» **DATA EXCERPTS**:
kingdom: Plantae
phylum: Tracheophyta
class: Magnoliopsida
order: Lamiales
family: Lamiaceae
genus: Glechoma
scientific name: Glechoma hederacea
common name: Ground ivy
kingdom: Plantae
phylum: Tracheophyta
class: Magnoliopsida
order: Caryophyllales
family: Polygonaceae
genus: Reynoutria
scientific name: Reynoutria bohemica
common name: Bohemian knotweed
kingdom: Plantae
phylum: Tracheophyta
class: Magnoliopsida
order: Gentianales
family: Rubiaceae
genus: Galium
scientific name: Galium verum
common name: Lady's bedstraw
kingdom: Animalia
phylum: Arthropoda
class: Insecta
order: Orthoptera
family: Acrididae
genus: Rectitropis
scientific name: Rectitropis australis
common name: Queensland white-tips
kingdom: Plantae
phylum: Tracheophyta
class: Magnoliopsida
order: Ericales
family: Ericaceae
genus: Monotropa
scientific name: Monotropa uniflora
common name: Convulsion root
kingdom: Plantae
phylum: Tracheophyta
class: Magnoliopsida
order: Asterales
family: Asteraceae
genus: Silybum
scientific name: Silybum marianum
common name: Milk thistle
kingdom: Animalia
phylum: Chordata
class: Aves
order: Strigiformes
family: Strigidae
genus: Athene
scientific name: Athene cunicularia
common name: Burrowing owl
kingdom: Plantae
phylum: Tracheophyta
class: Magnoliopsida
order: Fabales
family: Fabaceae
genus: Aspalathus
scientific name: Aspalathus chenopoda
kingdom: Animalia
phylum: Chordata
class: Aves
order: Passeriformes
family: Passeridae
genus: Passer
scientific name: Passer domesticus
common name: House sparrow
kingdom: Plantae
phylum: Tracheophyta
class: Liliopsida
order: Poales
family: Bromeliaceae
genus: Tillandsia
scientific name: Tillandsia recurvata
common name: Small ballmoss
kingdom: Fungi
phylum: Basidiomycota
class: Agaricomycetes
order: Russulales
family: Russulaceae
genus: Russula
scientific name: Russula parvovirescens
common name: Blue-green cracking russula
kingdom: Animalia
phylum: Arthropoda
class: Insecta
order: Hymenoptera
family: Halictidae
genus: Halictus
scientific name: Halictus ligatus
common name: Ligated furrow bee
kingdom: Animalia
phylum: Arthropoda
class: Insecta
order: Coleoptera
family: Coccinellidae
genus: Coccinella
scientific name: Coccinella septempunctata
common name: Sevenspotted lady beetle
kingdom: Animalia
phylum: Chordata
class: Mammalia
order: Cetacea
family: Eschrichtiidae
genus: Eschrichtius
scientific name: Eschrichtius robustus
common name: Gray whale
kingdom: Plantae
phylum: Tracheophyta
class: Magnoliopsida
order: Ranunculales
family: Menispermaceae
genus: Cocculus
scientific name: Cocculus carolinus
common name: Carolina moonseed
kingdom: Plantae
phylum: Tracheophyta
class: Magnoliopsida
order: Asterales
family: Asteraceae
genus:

» **GIVEN PROBLEM**:
Set out every line from all of the rows above as a numbered list, leaving out any blank lines.

» **SOLUTION TO THE PROBLEM**:
1. kingdom: Plantae
2. phylum: Tracheophyta
3. class: Magnoliopsida
4. order: Lamiales
5. family: Lamiaceae
6. genus: Glechoma
7. scientific name: Glechoma hederacea
8. common name: Ground ivy
9. kingdom: Plantae
10. phylum: Tracheophyta
11. class: Magnoliopsida
12. order: Caryophyllales
13. family: Polygonaceae
14. genus: Reynoutria
15. scientific name: Reynoutria bohemica
16. common name: Bohemian knotweed
17. kingdom: Plantae
18. phylum: Tracheophyta
19. class: Magnoliopsida
20. order: Gentianales
21. family: Rubiaceae
22. genus: Galium
23. scientific name: Galium verum
24. common name: Lady's bedstraw
25. kingdom: Animalia
26. phylum: Arthropoda
27. class: Insecta
28. order: Orthoptera
29. family: Acrididae
30. genus: Rectitropis
31. scientific name: Rectitropis australis
32. common name: Queensland white-tips
33. kingdom: Plantae
34. phylum: Tracheophyta
35. class: Magnoliopsida
36. order: Ericales
37. family: Ericaceae
38. genus: Monotropa
39. scientific name: Monotropa uniflora
40. common name: Convulsion root
41. kingdom: Plantae
42. phylum: Tracheophyta
43. class: Magnoliopsida
44. order: Asterales
45. family: Asteraceae
46. genus: Silybum
47. scientific name: Silybum marianum
48. common name: Milk thistle
49. kingdom: Animalia
50. phylum: Chordata
51. class: Aves
52. order: Strigiformes
53. family: Strigidae
54. genus: Athene
55. scientific name: Athene cunicularia
56. common name: Burrowing owl
57. kingdom: Plantae
58. phylum: Tracheophyta
59. class: Magnoliopsida
60. order: Fabales
61. family: Fabaceae
62. genus: Aspalathus
63. scientific name: Aspalathus chenopoda
64. kingdom: Animalia
65. phylum: Chordata
66. class: Aves
67. order: Passeriformes
68. family: Passeridae
69. genus: Passer
70. scientific name: Passer domesticus
71. common name: House sparrow
72. kingdom: Plantae
73. phylum: Tracheophyta
74. class: Liliopsida
75. order: Poales
76. family: Bromeliaceae
77. genus: Tillandsia
78. scientific name: Tillandsia recurvata
79. common name: Small ballmoss
80. kingdom: Fungi
81. phylum: Basidiomycota
82. class: Agaricomycetes
83. order: Russulales
84. family: Russulaceae
85. genus: Russula
86. scientific name: Russula parvovirescens
87. common name: Blue-green cracking russula
88. kingdom: Animalia
89. phylum: Arthropoda
90. class: Insecta
91. order: Hymenoptera
92. family: Halictidae
93. genus: Halictus
94. scientific name: Halictus ligatus
95. common name: Ligated furrow bee
96. kingdom: Animalia
97. phylum: Arthropoda
98. class: Insecta
99. order: Coleoptera
100. family: Coccinellidae
101. genus: Coccinella
102. scientific name: Coccinella septempunctata
103. common name: Sevenspotted lady beetle
104. kingdom: Animalia
105. phylum: Chordata
106. class: Mammalia
107. order: Cetacea
108. family: Eschrichtiidae
109. genus: Eschrichtius
110. scientific name: Eschrichtius robustus
111. common name: Gray whale
112. kingdom: Plantae
113. phylum: Tracheophyta
114. class: Magnoliopsida
115. order: Ranunculales
116. family: Menispermaceae
117. genus: Cocculus
118. scientific name: Cocculus carolinus
119. common name: Carolina moonseed
120. kingdom: Plantae
121. phylum: Tracheophyta
122. class: Magnoliopsida
123. order: Asterales
124. family: Asteraceae
125. genus:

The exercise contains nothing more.